Arthur Jafa, the filmmaker, artist, and cinematographer feted for his explorations of Blackness in America, has signed with Sprüth Magers. Jafa’s first exhibition with Sprüth Magers opens tomorrow in Los Angeles. He will continue to be represented by the New York–based Gladstone Gallery.
“We are very happy to be working with Arthur Jafa,” Monika Sprüth said in a statement ARTnews. “His multidisciplinary approach to image-making, and his work’s strong conceptual roots, are very much in keeping with artists of the gallery, from John Baldessari, Jenny Holzer, and Rosemarie Trockel to younger generations such as Cao Fei, Anne Imhof, and Martine Syms.”
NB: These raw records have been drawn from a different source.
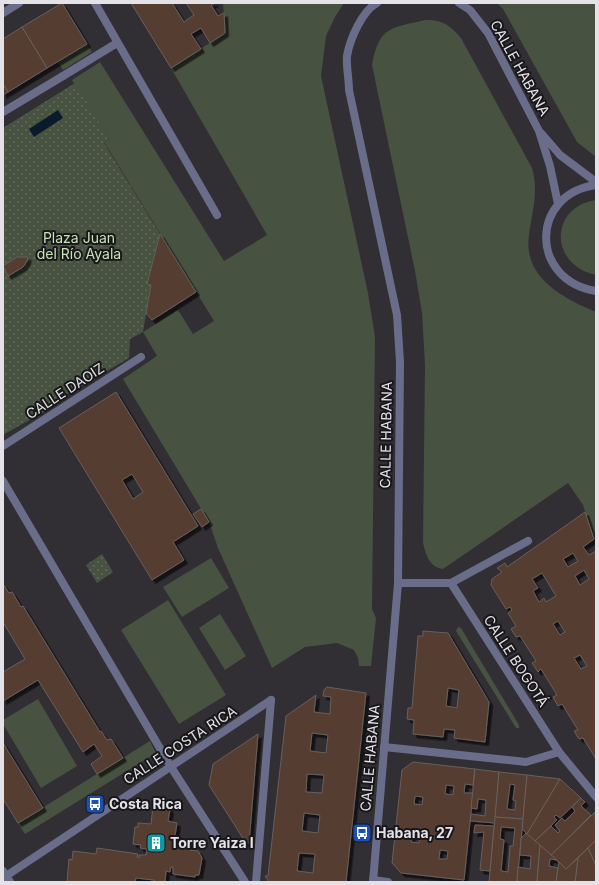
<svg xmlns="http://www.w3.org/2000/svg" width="599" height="885" font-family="Inter,sans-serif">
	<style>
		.green { fill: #475241 }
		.park { fill: url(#park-dots) }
		.water { fill: #0a1b2c }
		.building { fill: #563d30; stroke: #67605c; fill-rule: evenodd; filter: url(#shadow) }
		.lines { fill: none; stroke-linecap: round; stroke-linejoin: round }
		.pedestrian { stroke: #6a6d8a; stroke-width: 8 }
		.minor { stroke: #6a6d8a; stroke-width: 8 }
		.tertiary { stroke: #6a6d8a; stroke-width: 8 }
		.labels { text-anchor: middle; stroke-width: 4; stroke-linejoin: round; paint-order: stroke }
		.street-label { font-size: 14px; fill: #e4e2e6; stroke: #18171a }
		.park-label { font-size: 14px; fill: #c4e3b5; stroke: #18171a }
		.poi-label { font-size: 14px; font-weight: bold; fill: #e4e2e6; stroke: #18171a; text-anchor: start }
	</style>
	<defs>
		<pattern id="park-dots" width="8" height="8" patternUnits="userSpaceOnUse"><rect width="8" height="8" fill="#475241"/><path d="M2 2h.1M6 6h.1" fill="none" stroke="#616b5c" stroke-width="1.8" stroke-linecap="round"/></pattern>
		<filter id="shadow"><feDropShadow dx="3.5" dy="3.5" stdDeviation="0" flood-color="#0009"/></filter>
	</defs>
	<rect width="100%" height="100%" fill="#312e34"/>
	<g class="green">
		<path d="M223 3H344L335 17 326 36 321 76 368 293 375 337 372 609 376 618 371 666H359L358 658 354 650 337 643 305 647 272 668 218 548 209 522 123 379 157 356 143 332 178 310 193 334 214 321 104 142 109 139 72 80 100 62 224 261 267 235 171 68 225 33Z"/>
		<path d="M497 3H596V157L577 142 503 9Z"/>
		<path d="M425 20C442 19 451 26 461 38L532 168C539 192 532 212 529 235 523 278 563 298 596 312V545L583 505 568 483 443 569C429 567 426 555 423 543L425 365 422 313 415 271 372 65C379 26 391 28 425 20Z"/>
		<path d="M87 44 92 52 63 70 58 62Z"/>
		<path d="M596 200V275C549 265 549 207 596 200Z"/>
		<path d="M211 558 229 588 182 617 163 587Z"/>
		<path d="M168 600 226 695 179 724 121 630Z"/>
		<path d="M220 614 246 656 225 670 199 628Z"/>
		<path d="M458 627 461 628 519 725V728H516L456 631Z"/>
		<path d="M38 699 77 766 41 788 3 724V720Z"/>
		<path d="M150 741 156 753 25 834 18 823Z"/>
	</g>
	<g class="park">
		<path d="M75 83 109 139 104 143 160 234 147 284 151 285 143 332 130 339 129 358 56 401 52 407 3 435V128Z"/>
		<path d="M102 554 113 572 97 583 86 565Z"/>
	</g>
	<path class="water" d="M58 110 63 118 34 137 29 129Z"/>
	<g class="building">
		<path d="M62 3 87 44 47 68 22 27Z"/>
		<path d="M131 3H172L184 22 194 15 186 3H215L211 5 218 16 224 13 225 33 210 43 201 28 191 34 201 49 171 68Z"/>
		<path d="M22 27 47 68 8 92 3 84V39Z"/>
		<path d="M3 84 8 92 3 95Z"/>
		<path d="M160 234 196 292 152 320 146 313 151 285 147 284Z"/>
		<path d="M17 257H28L27 261 23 267 8 276 3 266Z"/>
		<path d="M116 392 198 526 173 542 184 560 152 580 59 428ZM132 474 143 492 133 499 122 480Z"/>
		<path d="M201 509 209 522 202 527 193 514Z"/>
		<path d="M585 512 594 539 583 547 589 555 596 551V759L583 738 579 739 574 731 578 730 562 704 558 706 553 697 557 695 541 669 538 672 532 663 536 661 520 636 516 637 511 629 516 626 508 613 512 610 510 607 506 609 491 585 492 579 502 572 497 568 505 563 507 567ZM573 553 578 561 568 567 563 559ZM584 570 589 579 580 585 575 576ZM542 573 556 596 546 602 544 598 539 602 533 591 538 588 532 579ZM558 621 565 632 560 635 553 624ZM580 655 587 666 581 669 574 658Z"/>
		<path d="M3 584 9 593 12 592 21 607 23 606 100 732 101 731 107 740 111 739 123 758 97 774 91 764 102 756 94 744 83 752 38 680 3 701V672L25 659 3 622Z"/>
		<path d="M423 631 448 633 489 702 485 742 454 738 455 730 444 729 443 737 413 734 414 720 407 719 408 708H412L418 636H423ZM448 688 459 690 457 708 446 706Z"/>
		<path d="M327 687 366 693 346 882H269L265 876H268L286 716 316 695 314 712 330 714 331 697 323 696 324 690ZM312 733 328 735 326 753 310 751ZM307 774 324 775 322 793 306 792ZM304 813 320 815 318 833 302 831ZM299 853 315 854 313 873 297 871Z"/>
		<path d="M258 734 249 843H246L209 785 213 764Z"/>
		<path d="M3 743 43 808 18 823 3 799Z"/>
		<path d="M413 762 475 769 473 785 465 784 464 793H473L464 880 401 873 392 863 402 770ZM446 785 454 786 453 795 445 794ZM415 796 423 797 422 805 414 804ZM412 833 420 834 419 843 411 842ZM440 850 448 851 447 859H439Z"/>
		<path d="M475 769 499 772 495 823 470 821 471 814 485 816 486 800 478 799 477 809 471 808Z"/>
		<path d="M499 772 527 775 523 819 495 817ZM510 784 515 785 513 800 516 801 515 810 507 809Z"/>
		<path d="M527 775 560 779 527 834 522 829Z"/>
		<path d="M560 779 581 798 560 818 556 815 554 817 557 820 535 841 527 834Z"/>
		<path d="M581 798 585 802 581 806 591 815 551 855 535 841 551 826 558 833 560 831 555 825 562 818 565 821 575 811 572 807Z"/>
		<path d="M153 806 170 809 168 821 177 823 174 842 190 845 189 850 198 851 202 858 199 875H195V877L173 874V867H171L170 872 166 871 165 882H154V880L136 878 135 882H67L69 859 72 860 73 851 96 854 97 848 138 854 137 857 139 858V855H146L147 849 140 848 141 845 133 844 135 827H138V823L151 824Z"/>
		<path d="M595 812 596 840 566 869 551 855Z"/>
		<path d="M495 817 523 819 517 882H489ZM501 827 515 828 513 846H510L508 872 501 871 504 840 500 839Z"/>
		<path d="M475 825 494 826 490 871 480 870 484 832 474 833Z"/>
		<path d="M526 833 540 845 537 882H517L518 867 530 869 531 856 520 855 521 838Z"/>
		<path d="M596 840V866L588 848Z"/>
		<path d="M540 845 557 860 550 859 549 866 558 868 556 882H537Z"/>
		<path d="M588 848 596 866V882H575L578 858Z"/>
		<path d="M578 858 575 882H556L559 862 566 869Z"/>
	</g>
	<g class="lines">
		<g class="pedestrian">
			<path d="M3 13 19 3"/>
			<path d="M63 76 117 43"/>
			<path d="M3 481 171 767"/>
			<path d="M256 882 271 700"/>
		</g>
		<g class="minor">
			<path d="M95 3 217 215"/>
			<path d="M459 3 470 10 488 33 539 131 550 166 558 204"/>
			<path d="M3 112 63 76"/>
			<path d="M541 133 560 155 596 182"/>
			<path d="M596 185C530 194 529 280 596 291"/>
			<path d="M3 446 141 357"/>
			<path d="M398 583H451L528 541"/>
			<path d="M451 583 559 752 596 797"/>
			<path d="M384 747 526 762 559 752"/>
			<path d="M171 767 245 882"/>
			<path d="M3 878 271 700"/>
			<path d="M373 880 388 882"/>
			<path d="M373 882 398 583 400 362 397 315 349 90C349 79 346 66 347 56 350 39 362 11 377 3"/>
		</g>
		<path class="tertiary" d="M3 871 10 882"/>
	</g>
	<defs>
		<symbol id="bus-square" viewBox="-11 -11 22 22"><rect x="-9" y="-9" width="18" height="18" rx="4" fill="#1a4fb4" stroke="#18171a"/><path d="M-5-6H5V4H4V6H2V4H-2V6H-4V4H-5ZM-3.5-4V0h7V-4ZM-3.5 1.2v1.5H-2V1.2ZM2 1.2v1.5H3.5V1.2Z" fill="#fff"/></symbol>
		<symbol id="building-square" viewBox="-11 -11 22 22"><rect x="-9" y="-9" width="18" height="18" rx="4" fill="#0f9aa8" stroke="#18171a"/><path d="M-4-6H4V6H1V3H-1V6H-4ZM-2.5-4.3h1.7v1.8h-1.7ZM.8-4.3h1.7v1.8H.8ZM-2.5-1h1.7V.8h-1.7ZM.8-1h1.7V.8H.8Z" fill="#fff"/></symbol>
	</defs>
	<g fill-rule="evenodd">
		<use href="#bus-square" x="84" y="793" width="22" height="22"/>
		<use href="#bus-square" x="351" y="822" width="22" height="22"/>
		<use href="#building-square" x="145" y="832" width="22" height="22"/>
	</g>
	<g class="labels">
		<g class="street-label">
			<text transform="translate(520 68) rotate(61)" y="5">CALLE HABANA</text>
			<text transform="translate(65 391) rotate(-33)" y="5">CALLE DAOIZ</text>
			<text transform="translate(386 435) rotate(-89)" y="5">CALLE HABANA</text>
			<text transform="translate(516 661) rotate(57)" y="5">CALLE BOGOTÁ</text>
			<text transform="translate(180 745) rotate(-33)" y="5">CALLE COSTA RICA</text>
			<text transform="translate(370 758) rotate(-85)" y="5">CALLE HABANA</text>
		</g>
		<g class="park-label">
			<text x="79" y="243">Plaza Juan<tspan x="79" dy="16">del Río Ayala</tspan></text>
		</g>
		<g class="poi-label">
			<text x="109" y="809">Costa Rica</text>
			<text x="376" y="838">Habana, 27</text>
			<text x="170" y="848">Torre Yaiza I</text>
		</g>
	</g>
	<rect width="599" height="885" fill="none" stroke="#e4e2e6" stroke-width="8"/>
</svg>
For the past 30 years, the Mississippi-born artist has been remixing and reimagining sonic and visual artifacts that he has amassed. He won international acclaim with the 2016 film Love Is the Message, the Message Is Death, which consists of spliced-together clips from police body cameras, broadcast segments, civil rights demonstrations, basketball games, and concerts, all set to Kanye West’s “Ultralight Beam”. The film, like much of his oeuvre, presents a complex portrait of Black joy and pain. In 2020, when the country was violently, defiantly divided over the murder of George Floyd by police in Minneapolis, 13 museums screened the film for 48 hours.
Jafa won the 2019 Golden Lion at the Venice Biennale for The White Album (2018), a 30-minute collage of found and personal footage that explores Black-white relations which, per his message, can even at their best be awkward—and at their worst, deadly. “Just as the film critiques a moment fraught with violence, in tenderly portraying the artist’s friends and family, it also speaks to our capacity for love,” the jury wrote.
For his upcoming exhibition with Sprüth Magers, titled “nativemanson”, the artist will present his newest film, BG (2024), which reimagines pivotal scenes in Martin Scorsese’s Taxi Driver, as well as other recent works across disciplines. (BG previously went under a different name when it first appeared earlier this year at Gladstone, where it polarized critics.)
“We have been following AJ’s work for many years and are continually astounded at his ability to poignantly distill so many visual, historical and theoretical elements into his practice,” Philomene Magers said in a statement to ARTnews. “We look forward to supporting his future projects internationally, beginning with this important exhibition in the city where he has lived and worked for so many years.”